BLACK LIVES MATTER LDS LEADER DALLIN OAKS TELLS BYU AUDIENCE, AND IS A CAUSE ALL SHOULD SUPPORT
By Peggy Fletcher Stack
For the first time, Dallin H. Oaks, next in line for the presidency of The Church of Jesus Christ of Latter-day Saints, called Black lives matter an “eternal truth all reasonable people should support.”
That does not mean everything that is done under the banner of the Black Lives Matter movement — including “abolishing the police or seriously reducing their effectiveness or changing our constitutional government” — commands universal backing, Oaks said Tuesday in a virtual speech to students at Brigham Young University. “All these are appropriate subjects for advocacy, but not under what we hope to be the universally acceptable message: Black lives matter.”
In his speech, the 88-year-old Oaks, first counselor in the Utah-based faith’s governing First Presidency, returned to the theme he addressed at this month’s General Conference, in which he said that racism must be “rooted out.”
On Tuesday, the former Utah Supreme Court justice pointed to the “shocking police-produced death of George Floyd in Minnesota” and emphasized the words of church President Russell M. Nelson’s speech at the same conference, saying that God does not value one race over another and that “favor or disfavor with God is dependent upon your devotion to God and his commandments, and not the color of your skin.”

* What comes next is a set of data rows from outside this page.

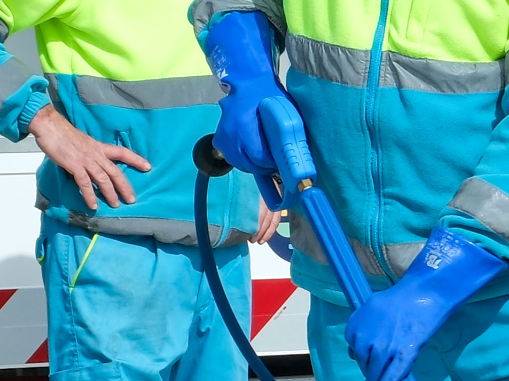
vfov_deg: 4.7
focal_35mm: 312
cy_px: 586
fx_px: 4586
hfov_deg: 6.0
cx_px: 1303
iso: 125
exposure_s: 1/250
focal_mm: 26.5
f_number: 9
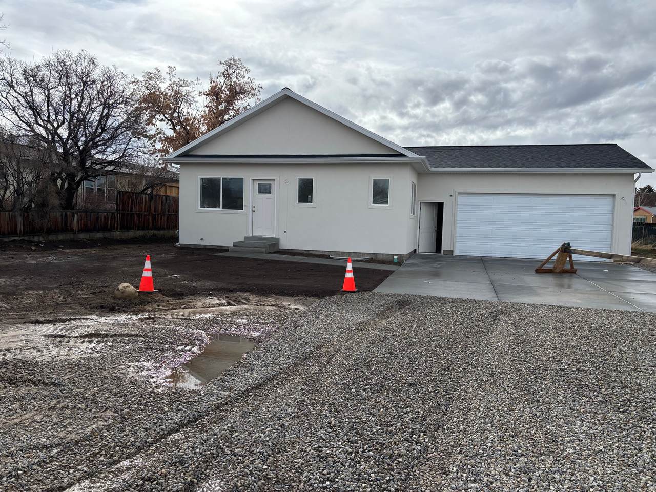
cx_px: 328
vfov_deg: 53.1
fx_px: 493
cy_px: 246
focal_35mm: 26
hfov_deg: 67.3
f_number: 1.6
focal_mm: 5.96
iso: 50
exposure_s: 1/4630
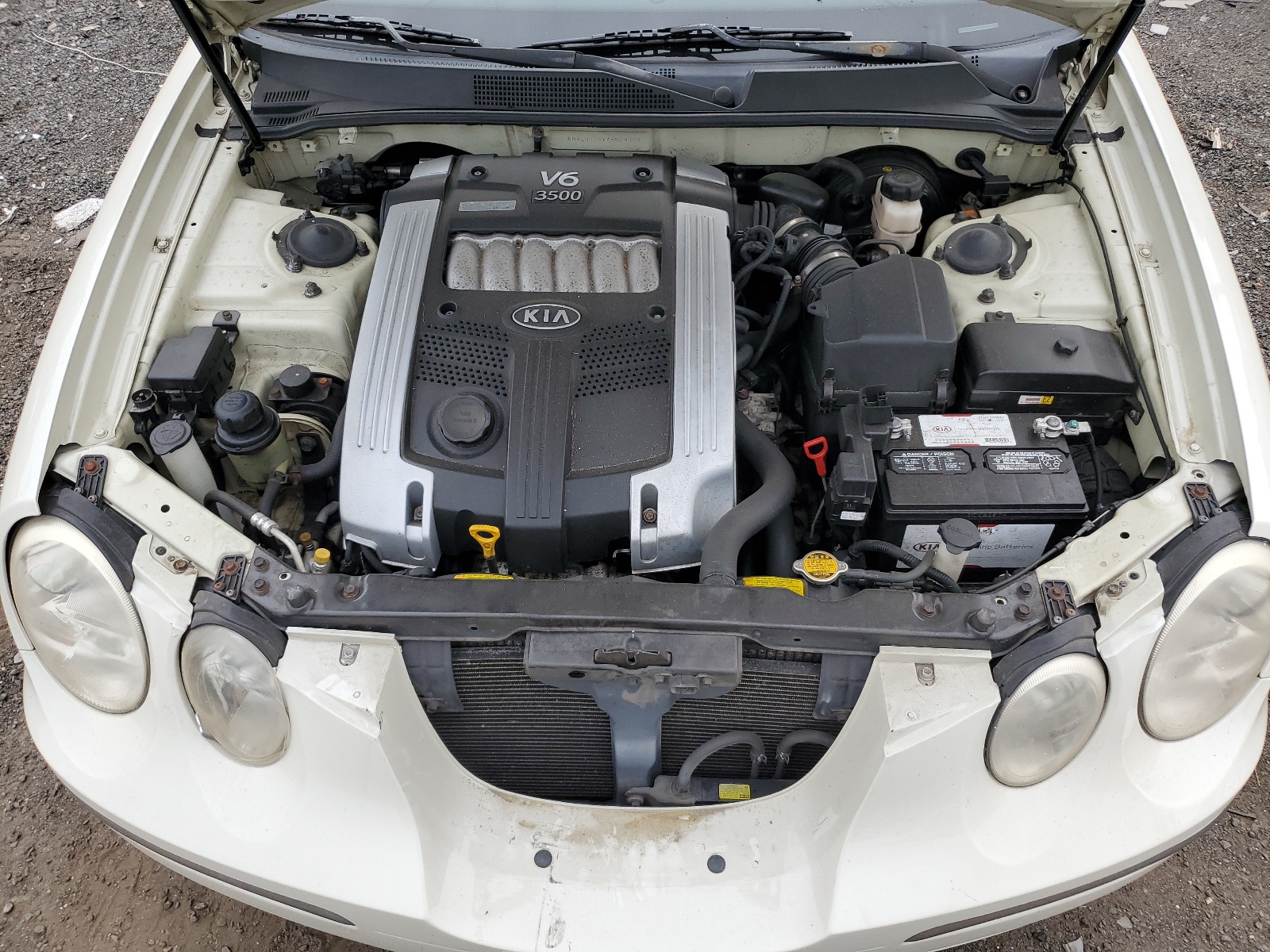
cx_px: 635
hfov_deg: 67.3
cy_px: 476
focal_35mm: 26
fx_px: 954
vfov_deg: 53.1
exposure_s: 1/455
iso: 50
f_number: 1.5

He reiterated Nelson’s directive to Latter-day Saints to “lead out in abandoning attitudes and actions of prejudice toward any group of God’s children.”

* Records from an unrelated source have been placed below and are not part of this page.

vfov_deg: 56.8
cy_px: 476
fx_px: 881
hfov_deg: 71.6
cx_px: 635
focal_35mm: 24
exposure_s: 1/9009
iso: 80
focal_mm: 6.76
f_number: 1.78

When it comes to taking the names of slaveholders off buildings on university campuses, including at BYU, however, Oaks said they may “accomplish nothing but a bow to the cause of political correctness.”

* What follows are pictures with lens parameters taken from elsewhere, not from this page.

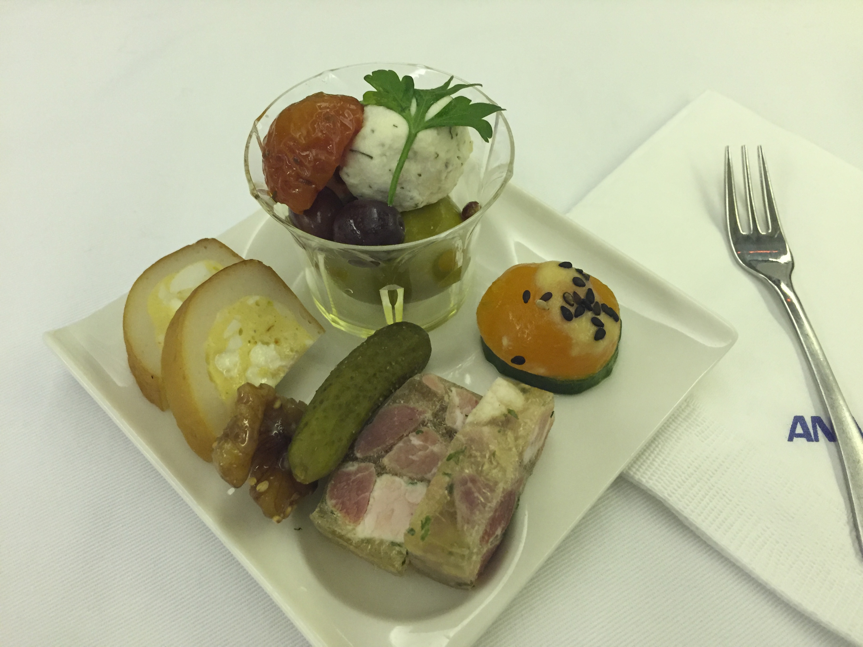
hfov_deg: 61.7
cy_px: 324
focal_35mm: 29
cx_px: 432
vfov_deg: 48.2
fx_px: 723
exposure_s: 1/30
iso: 200
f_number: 2.2
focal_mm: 4.15
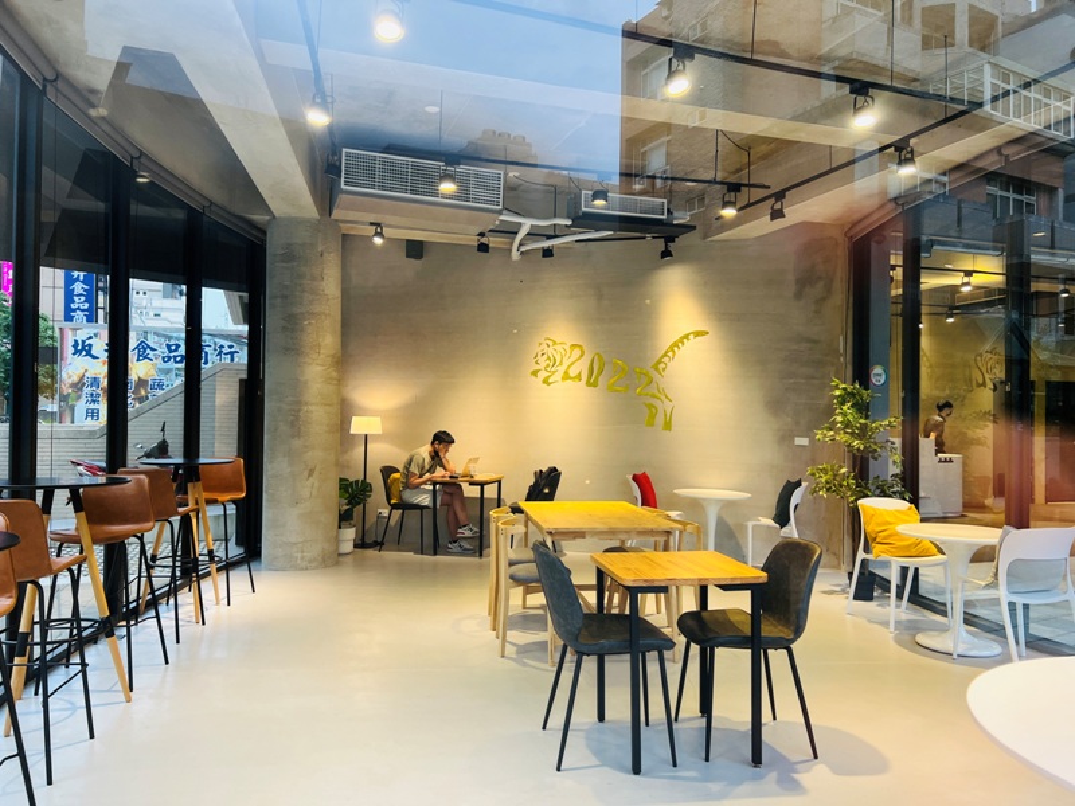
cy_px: 403
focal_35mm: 26
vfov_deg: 53.1
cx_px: 538
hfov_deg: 67.3
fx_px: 807
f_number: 1.5
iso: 125
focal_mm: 5.7
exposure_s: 1/103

He may have been referring to an effort by some BYU students to remove the name of Abraham O. Smoot, a 19th-century slaveholder, from the church-owned Provo school’s administration building. Oaks — addressing a small, physically distanced and mask-wearing crowd permitted inside the Marriott Center and a much larger audience online — said he could not “condone our now erasing all mention and honor of prominent leaders like George Washington, who established our nation and gave us our Constitution, because they lived at a time with legal approvals and traditions that condoned slavery.”
Quoting Winston Churchill, the Latter-day Saint leader said: “If we open a quarrel between the past and the present, we shall find that we have lost the future.”
“The predecessors of many Americans of different backgrounds made great sacrifices to establish this nation,” Oaks added. “Whatever those sacrifices — of freedom, property or even life — let us now honor them for what they have done for us and forgo quarreling over the past. Ours is the duty to unite and improve the future we will share.”